August 2021 sees more rainfall for the month of August than in the past 5 years

Partly cloudy skies are seen in Frisco on Tuesday, Aug. 31.
Photo by Taylor Sienkiewicz /

Summit County is about to get relief from the smoky skies with chances of showers every day starting Wednesday, Sept. 1, through Labor Day.

While Tuesday, Aug. 31, was hot and dry with wildfire smoke blowing in from western fires, National Weather Service meteorologist Scott Entrekin said there is a solid chance for showers and thunderstorms to roll in Wednesday afternoon with chances of showers continuing into next week.

“It looks like after (Wednesday) we’re going to probably just see kind of your typical afternoon, evening showers and thunderstorms right through this weekend,” Entrekin said.

The best chances for precipitation are Wednesday and Friday, Sept. 3, Entrekin said, as models show moisture levels increasing on those days.

As for accumulation, Entrekin said the storms will be hit or miss, maybe bringing a quarter of an inch at a time.

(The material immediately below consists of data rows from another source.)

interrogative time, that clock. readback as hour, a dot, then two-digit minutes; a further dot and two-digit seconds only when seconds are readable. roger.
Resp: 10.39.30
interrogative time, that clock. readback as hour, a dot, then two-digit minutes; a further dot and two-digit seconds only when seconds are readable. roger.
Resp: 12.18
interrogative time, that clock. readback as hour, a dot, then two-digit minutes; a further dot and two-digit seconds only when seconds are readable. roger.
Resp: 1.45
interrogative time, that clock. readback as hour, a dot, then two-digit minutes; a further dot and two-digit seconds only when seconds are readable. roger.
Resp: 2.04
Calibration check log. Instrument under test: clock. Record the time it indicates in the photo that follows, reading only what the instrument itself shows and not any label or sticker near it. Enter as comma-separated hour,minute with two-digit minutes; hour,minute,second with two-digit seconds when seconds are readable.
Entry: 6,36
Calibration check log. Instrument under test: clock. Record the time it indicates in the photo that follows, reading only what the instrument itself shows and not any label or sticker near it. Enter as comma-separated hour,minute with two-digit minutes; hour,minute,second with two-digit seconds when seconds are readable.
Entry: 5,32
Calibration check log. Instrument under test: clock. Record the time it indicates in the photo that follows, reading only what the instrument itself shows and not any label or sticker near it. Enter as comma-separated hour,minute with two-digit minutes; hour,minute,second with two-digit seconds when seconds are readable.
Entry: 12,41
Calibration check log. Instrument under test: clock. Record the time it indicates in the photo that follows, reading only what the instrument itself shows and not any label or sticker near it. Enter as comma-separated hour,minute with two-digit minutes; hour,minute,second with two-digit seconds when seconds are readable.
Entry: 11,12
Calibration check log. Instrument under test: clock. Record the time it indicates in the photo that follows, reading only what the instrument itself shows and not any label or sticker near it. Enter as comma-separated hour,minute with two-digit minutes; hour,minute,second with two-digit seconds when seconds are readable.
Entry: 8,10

By the weekend, he said Frisco could see a quarter of an inch to half an inch of total rainfall.

“But of course, you could get all of that in one storm,” Entrekin said.

Entrekin said it’s unlikely that the storms will bring heavy amounts of rainfall, and no flash flood watches or warnings are expected to be issued for the area. He noted that there will be stronger threats for flash flooding further west: A flash flood watch for Wednesday has been placed on the Vail area.

The rain is expected to clear some of the smoke out of the area, Entrekin said, and temperatures will cool slightly. The expected high Tuesday was 79 degrees, but according to the National Weather Service’s Frisco forecast, temperatures aren’t expected to get above 72 degrees through the reminder of the workweek. However, temperatures will heat up a bit over the weekend, with a high of 75 expected Sunday, Sept. 5, and Monday, Sept. 6.

“Higher elevations may be cooling down into the 60s,” Entrekin said.

Graphic by Taylor Sienkiewicz /

The Dillon weather station recorded a total of 2.49 inches of precipitation in August, which is over half an inch more rainfall than what is typically seen in the month. The normal amount of rainfall seen at the Dillon weather station in August is 1.91 inches, which is based on historical averages.

This August marks the greatest amount of total rainfall in the past five years. In August 2016, 3.2 inches of rain was recorded. This is also the first year since 2017 that the total August rainfall has surpassed 2 inches.

Despite the above average rainfall, drought conditions haven’t changed much this month. While extreme drought has receded since the beginning of the month, most of Summit County remains classified as experiencing drought conditions according to the U.S. Drought Monitor’s drought scale, which ranges from abnormally dry to exceptional drought.

While the easternmost portion of Summit County is not experiencing drought, drought conditions move from abnormally dry in the central portion of the county to extreme drought in the north-westernmost part of the county.